• DATA FOR ANALYSIS
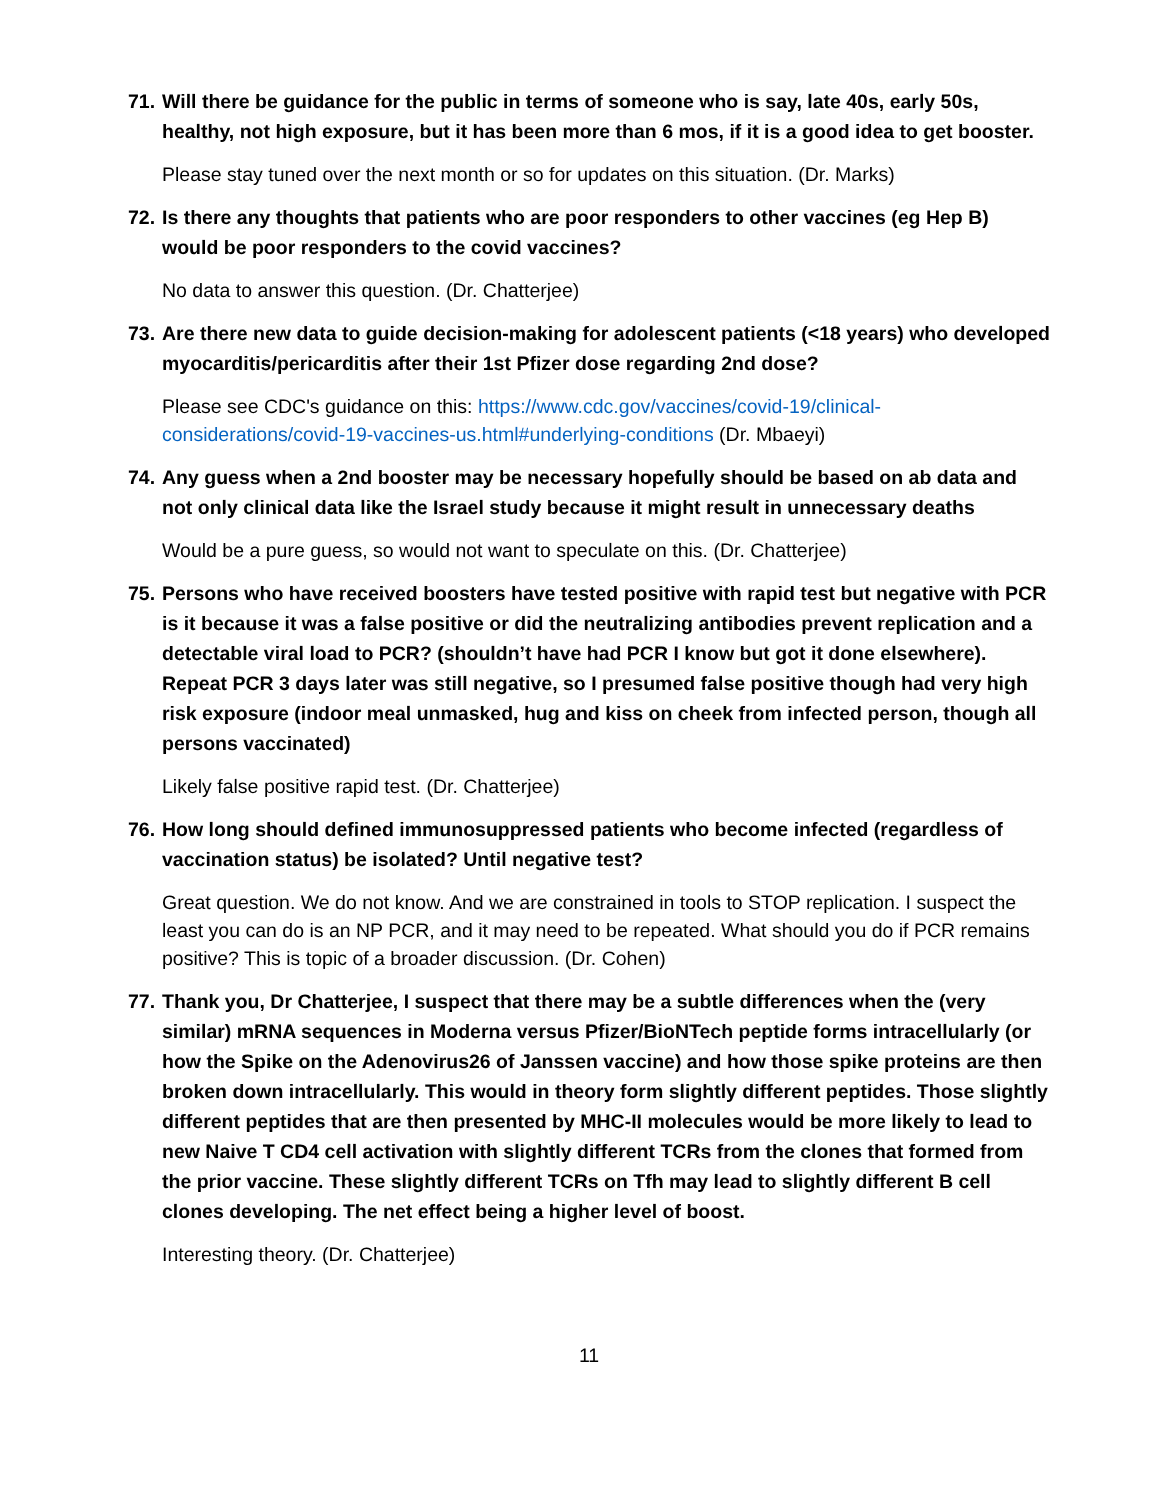71. Will there be guidance for the public in terms of someone who is say, late 40s, early 50s, healthy, not high exposure, but it has been more than 6 mos, if it is a good idea to get booster.
Please stay tuned over the next month or so for updates on this situation. (Dr. Marks)
72. Is there any thoughts that patients who are poor responders to other vaccines (eg Hep B) would be poor responders to the covid vaccines?
No data to answer this question. (Dr. Chatterjee)
73. Are there new data to guide decision-making for adolescent patients (<18 years) who developed myocarditis/pericarditis after their 1st Pfizer dose regarding 2nd dose?
Please see CDC's guidance on this: https://www.cdc.gov/vaccines/covid-19/clinical-considerations/covid-19-vaccines-us.html#underlying-conditions (Dr. Mbaeyi)
74. Any guess when a 2nd booster may be necessary hopefully should be based on ab data and not only clinical data like the Israel study because it might result in unnecessary deaths
Would be a pure guess, so would not want to speculate on this. (Dr. Chatterjee)
75. Persons who have received boosters have tested positive with rapid test but negative with PCR is it because it was a false positive or did the neutralizing antibodies prevent replication and a detectable viral load to PCR? (shouldn’t have had PCR I know but got it done elsewhere). Repeat PCR 3 days later was still negative, so I presumed false positive though had very high risk exposure (indoor meal unmasked, hug and kiss on cheek from infected person, though all persons vaccinated)
Likely false positive rapid test. (Dr. Chatterjee)
76. How long should defined immunosuppressed patients who become infected (regardless of vaccination status) be isolated? Until negative test?
Great question. We do not know. And we are constrained in tools to STOP replication. I suspect the least you can do is an NP PCR, and it may need to be repeated. What should you do if PCR remains positive? This is topic of a broader discussion. (Dr. Cohen)
77. Thank you, Dr Chatterjee, I suspect that there may be a subtle differences when the (very similar) mRNA sequences in Moderna versus Pfizer/BioNTech peptide forms intracellularly (or how the Spike on the Adenovirus26 of Janssen vaccine) and how those spike proteins are then broken down intracellularly. This would in theory form slightly different peptides. Those slightly different peptides that are then presented by MHC-II molecules would be more likely to lead to new Naive T CD4 cell activation with slightly different TCRs from the clones that formed from the prior vaccine. These slightly different TCRs on Tfh may lead to slightly different B cell clones developing. The net effect being a higher level of boost.
Interesting theory. (Dr. Chatterjee)
11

• WHAT TO DO
If an entry contains an image, skip the image and return the rest of the listing unchanged.

• EXPECTED ANSWER
71. Will there be guidance for the public in terms of someone who is say, late 40s, early 50s, healthy, not high exposure, but it has been more than 6 mos, if it is a good idea to get booster.
Please stay tuned over the next month or so for updates on this situation. (Dr. Marks)
72. Is there any thoughts that patients who are poor responders to other vaccines (eg Hep B) would be poor responders to the covid vaccines?
No data to answer this question. (Dr. Chatterjee)
73. Are there new data to guide decision-making for adolescent patients (<18 years) who developed myocarditis/pericarditis after their 1st Pfizer dose regarding 2nd dose?
Please see CDC's guidance on this: https://www.cdc.gov/vaccines/covid-19/clinical-considerations/covid-19-vaccines-us.html#underlying-conditions (Dr. Mbaeyi)
74. Any guess when a 2nd booster may be necessary hopefully should be based on ab data and not only clinical data like the Israel study because it might result in unnecessary deaths
Would be a pure guess, so would not want to speculate on this. (Dr. Chatterjee)
75. Persons who have received boosters have tested positive with rapid test but negative with PCR is it because it was a false positive or did the neutralizing antibodies prevent replication and a detectable viral load to PCR? (shouldn’t have had PCR I know but got it done elsewhere). Repeat PCR 3 days later was still negative, so I presumed false positive though had very high risk exposure (indoor meal unmasked, hug and kiss on cheek from infected person, though all persons vaccinated)
Likely false positive rapid test. (Dr. Chatterjee)
76. How long should defined immunosuppressed patients who become infected (regardless of vaccination status) be isolated? Until negative test?
Great question. We do not know. And we are constrained in tools to STOP replication. I suspect the least you can do is an NP PCR, and it may need to be repeated. What should you do if PCR remains positive? This is topic of a broader discussion. (Dr. Cohen)
77. Thank you, Dr Chatterjee, I suspect that there may be a subtle differences when the (very similar) mRNA sequences in Moderna versus Pfizer/BioNTech peptide forms intracellularly (or how the Spike on the Adenovirus26 of Janssen vaccine) and how those spike proteins are then broken down intracellularly. This would in theory form slightly different peptides. Those slightly different peptides that are then presented by MHC-II molecules would be more likely to lead to new Naive T CD4 cell activation with slightly different TCRs from the clones that formed from the prior vaccine. These slightly different TCRs on Tfh may lead to slightly different B cell clones developing. The net effect being a higher level of boost.
Interesting theory. (Dr. Chatterjee)
11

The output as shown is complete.